Nijo-jo (二条城) is the castle constructed by the Tokugawa clan during the Edo period. It is registered as a UNESCO World Heritage Site as part of the ‘Historic Monuments of Ancient Kyoto.’
After the victory of the Battle of Sekigahara in 1601, Tokugawa Ieyasu planned to build a residence castle in Kyoto, and started to remove townhouses. The daimyo (Japanese feudal lords) of the western provinces, who were on the side of the Toyotomi clan in the Battle of Sekigahara, had to pay the cost of construction and give their services as laborers .
The castle was completed in 1603, and Tenshu ( the keep of a castle) was in 1606.
In 1611, the meeting between Ieyasu and Toyotomi Hideyori was held at Nijo-jo.
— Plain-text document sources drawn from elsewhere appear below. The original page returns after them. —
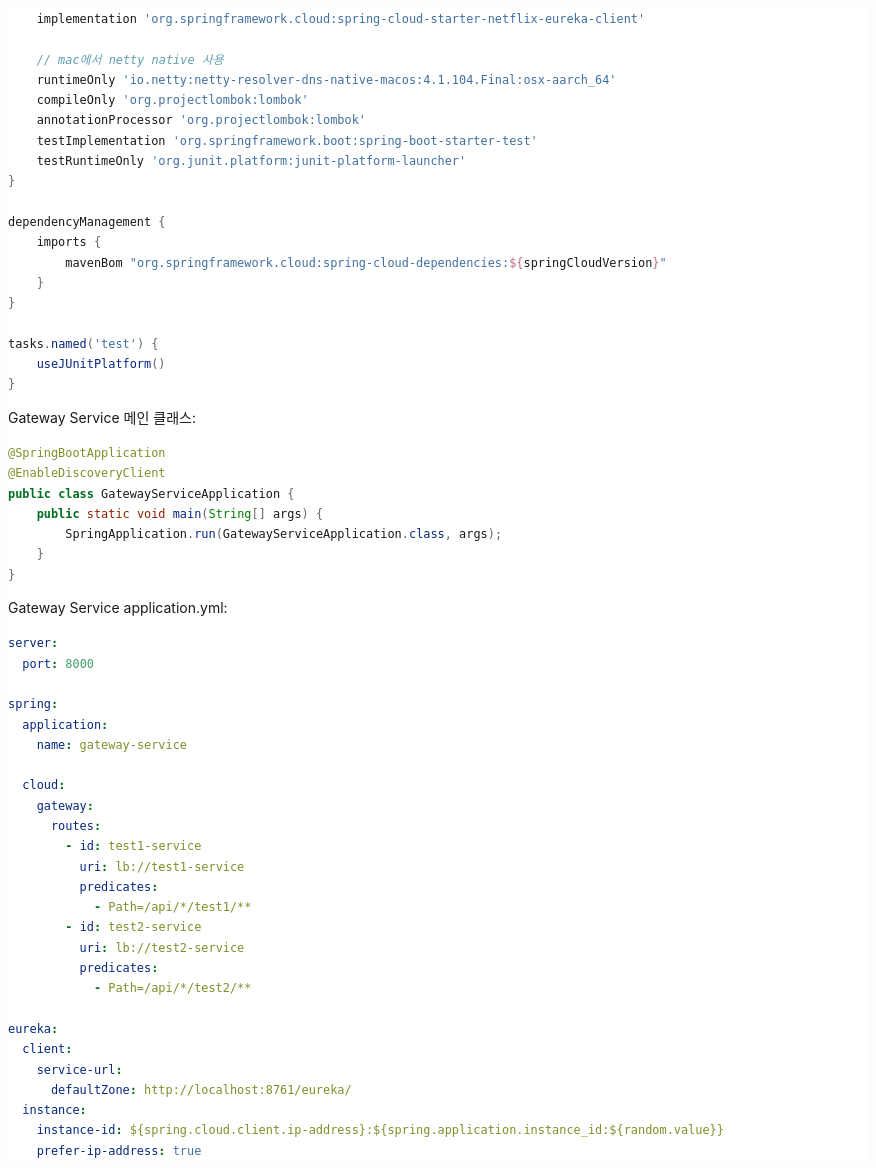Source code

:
 ```gradle
	implementation 'org.springframework.cloud:spring-cloud-starter-netflix-eureka-client'

	// mac에서 netty native 사용
	runtimeOnly 'io.netty:netty-resolver-dns-native-macos:4.1.104.Final:osx-aarch_64'
	compileOnly 'org.projectlombok:lombok'
	annotationProcessor 'org.projectlombok:lombok'
	testImplementation 'org.springframework.boot:spring-boot-starter-test'
	testRuntimeOnly 'org.junit.platform:junit-platform-launcher'
}

dependencyManagement {
	imports {
		mavenBom "org.springframework.cloud:spring-cloud-dependencies:${springCloudVersion}"
	}
}

tasks.named('test') {
	useJUnitPlatform()
}

```

Gateway Service 메인 클래스:

```java
@SpringBootApplication
@EnableDiscoveryClient
public class GatewayServiceApplication {
    public static void main(String[] args) {
        SpringApplication.run(GatewayServiceApplication.class, args);
    }
}
```

Gateway Service application.yml:

```yaml
server:
  port: 8000

spring:
  application:
    name: gateway-service

  cloud:
    gateway:
      routes:
        - id: test1-service
          uri: lb://test1-service
          predicates:
            - Path=/api/*/test1/**
        - id: test2-service
          uri: lb://test2-service
          predicates:
            - Path=/api/*/test2/**

eureka:
  client:
    service-url:
      defaultZone: http://localhost:8761/eureka/
  instance:
    instance-id: ${spring.cloud.client.ip-address}:${spring.application.instance_id:${random.value}}
    prefer-ip-address: true
```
Hideyori is the successor to Toyotomi Hideyoshi, the former ruler of the nation. Ieyasu was surprised to see that Hideyori had grown as a charismatic man, and he felt a sense of danger that the Tokugawa clan might be overthrown by the Toyotomi clan. It is also said that it was at this time when he decided to bring down completely the Toyotomi family.
Nijo-jo was used by successive Tokugawa Shoguns, but after Tokugawa Hidetada died, in 1634, this castle vanished from the center stage of history, for almost 230 years.
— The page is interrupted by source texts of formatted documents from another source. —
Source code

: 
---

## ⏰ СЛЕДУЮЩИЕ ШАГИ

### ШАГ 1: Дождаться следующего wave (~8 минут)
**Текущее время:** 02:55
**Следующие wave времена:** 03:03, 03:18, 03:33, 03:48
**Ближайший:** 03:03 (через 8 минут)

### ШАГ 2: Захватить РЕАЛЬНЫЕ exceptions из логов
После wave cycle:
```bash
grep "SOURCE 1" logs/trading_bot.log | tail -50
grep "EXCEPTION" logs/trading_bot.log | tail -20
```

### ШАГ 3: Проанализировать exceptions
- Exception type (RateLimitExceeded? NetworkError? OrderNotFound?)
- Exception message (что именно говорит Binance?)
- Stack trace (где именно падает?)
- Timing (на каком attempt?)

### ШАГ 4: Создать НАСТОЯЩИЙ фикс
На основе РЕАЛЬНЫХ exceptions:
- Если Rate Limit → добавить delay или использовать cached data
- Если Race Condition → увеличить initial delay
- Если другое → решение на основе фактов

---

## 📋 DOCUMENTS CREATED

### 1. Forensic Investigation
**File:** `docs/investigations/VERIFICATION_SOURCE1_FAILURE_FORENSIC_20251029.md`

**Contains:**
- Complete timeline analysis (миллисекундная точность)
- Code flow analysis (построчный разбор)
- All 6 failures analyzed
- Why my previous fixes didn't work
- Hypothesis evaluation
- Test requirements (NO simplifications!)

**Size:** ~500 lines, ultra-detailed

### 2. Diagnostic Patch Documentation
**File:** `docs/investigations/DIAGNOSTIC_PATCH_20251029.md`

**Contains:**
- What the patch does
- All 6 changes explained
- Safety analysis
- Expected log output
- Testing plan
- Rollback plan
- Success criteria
The 14th Shogun, Tokugawa Iemochi , visited Kyoto in 1863, and the castle was renovated for his stay. In those days Japan was in great political disorder because there was a lot of pressure from foreign countries. He was requested by the Imperial Court to exclude foreigners, and also had to make the Choshu Conquest to subjugate the Emperor’s enemy Choshu Domain (present-day Yamaguchi prefecture). He moved to Osaka Castle to take command of the conquest, but he fell sick and died there.
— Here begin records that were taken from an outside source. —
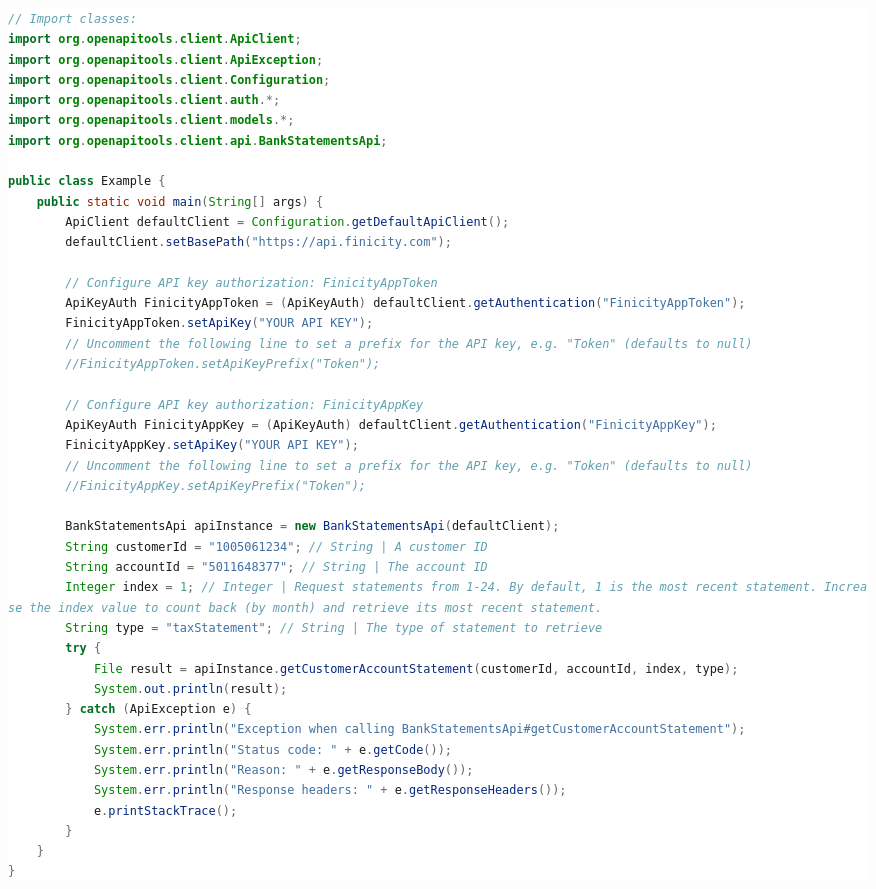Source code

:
 ```java
// Import classes:
import org.openapitools.client.ApiClient;
import org.openapitools.client.ApiException;
import org.openapitools.client.Configuration;
import org.openapitools.client.auth.*;
import org.openapitools.client.models.*;
import org.openapitools.client.api.BankStatementsApi;

public class Example {
    public static void main(String[] args) {
        ApiClient defaultClient = Configuration.getDefaultApiClient();
        defaultClient.setBasePath("https://api.finicity.com");
        
        // Configure API key authorization: FinicityAppToken
        ApiKeyAuth FinicityAppToken = (ApiKeyAuth) defaultClient.getAuthentication("FinicityAppToken");
        FinicityAppToken.setApiKey("YOUR API KEY");
        // Uncomment the following line to set a prefix for the API key, e.g. "Token" (defaults to null)
        //FinicityAppToken.setApiKeyPrefix("Token");

        // Configure API key authorization: FinicityAppKey
        ApiKeyAuth FinicityAppKey = (ApiKeyAuth) defaultClient.getAuthentication("FinicityAppKey");
        FinicityAppKey.setApiKey("YOUR API KEY");
        // Uncomment the following line to set a prefix for the API key, e.g. "Token" (defaults to null)
        //FinicityAppKey.setApiKeyPrefix("Token");

        BankStatementsApi apiInstance = new BankStatementsApi(defaultClient);
        String customerId = "1005061234"; // String | A customer ID
        String accountId = "5011648377"; // String | The account ID
        Integer index = 1; // Integer | Request statements from 1-24. By default, 1 is the most recent statement. Increase the index value to count back (by month) and retrieve its most recent statement.
        String type = "taxStatement"; // String | The type of statement to retrieve
        try {
            File result = apiInstance.getCustomerAccountStatement(customerId, accountId, index, type);
            System.out.println(result);
        } catch (ApiException e) {
            System.err.println("Exception when calling BankStatementsApi#getCustomerAccountStatement");
            System.err.println("Status code: " + e.getCode());
            System.err.println("Reason: " + e.getResponseBody());
            System.err.println("Response headers: " + e.getResponseHeaders());
            e.printStackTrace();
        }
    }
}
```
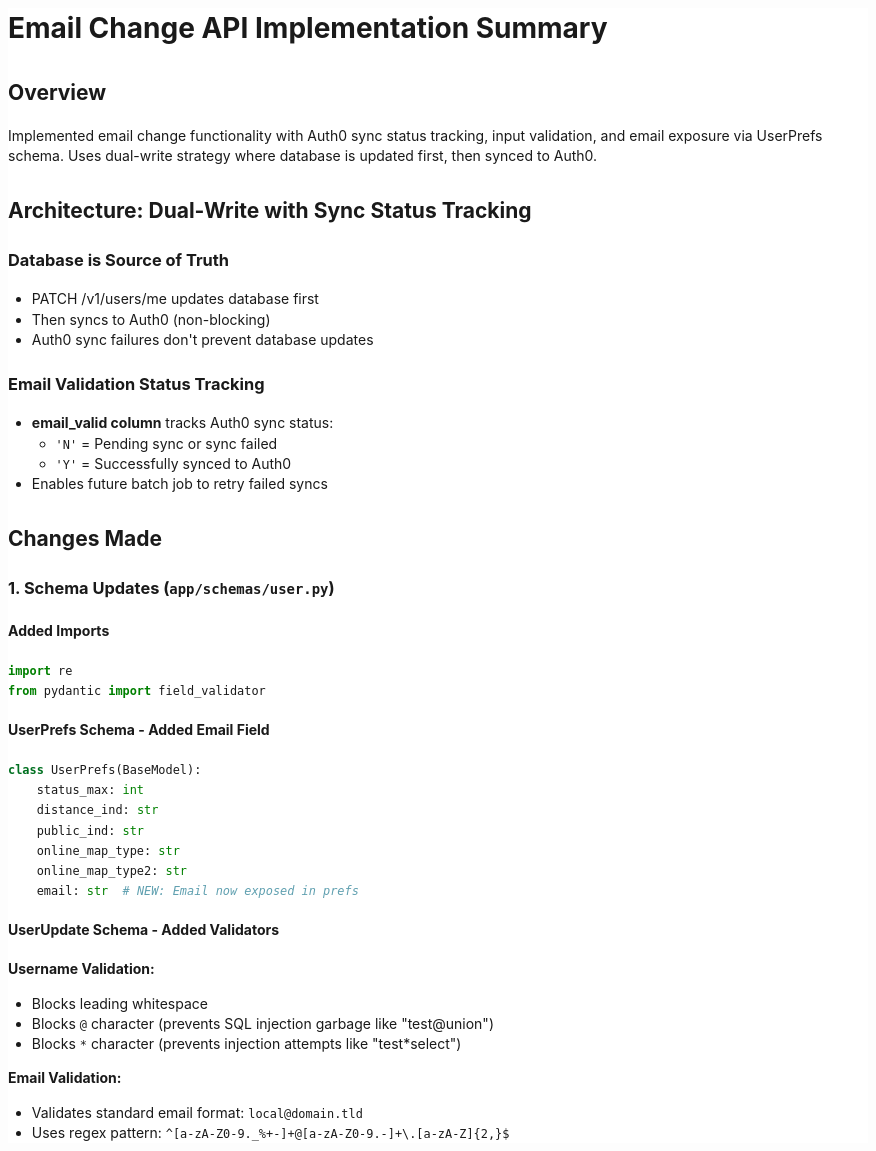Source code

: # Email Change API Implementation Summary

## Overview
Implemented email change functionality with Auth0 sync status tracking, input validation, and email exposure via UserPrefs schema. Uses dual-write strategy where database is updated first, then synced to Auth0.

## Architecture: Dual-Write with Sync Status Tracking

### Database is Source of Truth
- PATCH /v1/users/me updates database first
- Then syncs to Auth0 (non-blocking)
- Auth0 sync failures don't prevent database updates

### Email Validation Status Tracking
- **email_valid column** tracks Auth0 sync status:
  - `'N'` = Pending sync or sync failed
  - `'Y'` = Successfully synced to Auth0
- Enables future batch job to retry failed syncs

## Changes Made

### 1. Schema Updates (`app/schemas/user.py`)

#### Added Imports
```python
import re
from pydantic import field_validator
```

#### UserPrefs Schema - Added Email Field
```python
class UserPrefs(BaseModel):
    status_max: int
    distance_ind: str
    public_ind: str
    online_map_type: str
    online_map_type2: str
    email: str  # NEW: Email now exposed in prefs
```

#### UserUpdate Schema - Added Validators

**Username Validation:**
- Blocks leading whitespace
- Blocks `@` character (prevents SQL injection garbage like "test@union")
- Blocks `*` character (prevents injection attempts like "test*select")

**Email Validation:**
- Validates standard email format: `local@domain.tld`
- Uses regex pattern: `^[a-zA-Z0-9._%+-]+@[a-zA-Z0-9.-]+\.[a-zA-Z]{2,}$`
In 1866, Tokugawa Yoshinobu accepted the appointment of the 15th Shogun at Nijo-jo after being persuaded by the Shogun cabinet and the Imperial court.
But the conditions were getting more and more unfavorable to the Tokugawa government, and in 1867 Yoshinobu transferred ruling power back to the Emperor at Nijo-jo.
Nijo-jo Castle has seen many historical events.
You stop at Enmachi Station (円町駅), one after Nijo Station (二条駅), on the JR Line, and you will find an interesting temple called Daruma-dera. This temple belongs to the Myoshinji school of the Rinzai Sect. Its official name is Hôrin-ji (法輪寺), but it is better known as “Daruma-dera”.
Daruma is the Indian monk who introduced Zen to China.
Legend has it that Daruma lost his legs and arms because he practiced Zen meditation sitting cross-legged while facing a wall for nine years. And this legend produced “a daruma doll.” It is very popular among Japanese people as a lucky charm. The doll has no arms and no legs, but it never falls even if you push it.
We say, “nanakorobi-yaoki (七転び八起き)”. If you fall seven times, you get up eight times. It means your life always has ups and downs, but you should keep still and be patient even after repeated failures. Fortune comes around.
About 8,000 daruma dolls and statues are housed in the Daruma-do (Daruma hall).
Inside the temple and in its garden, there are daruma, daruma, daruma. It’s very unique.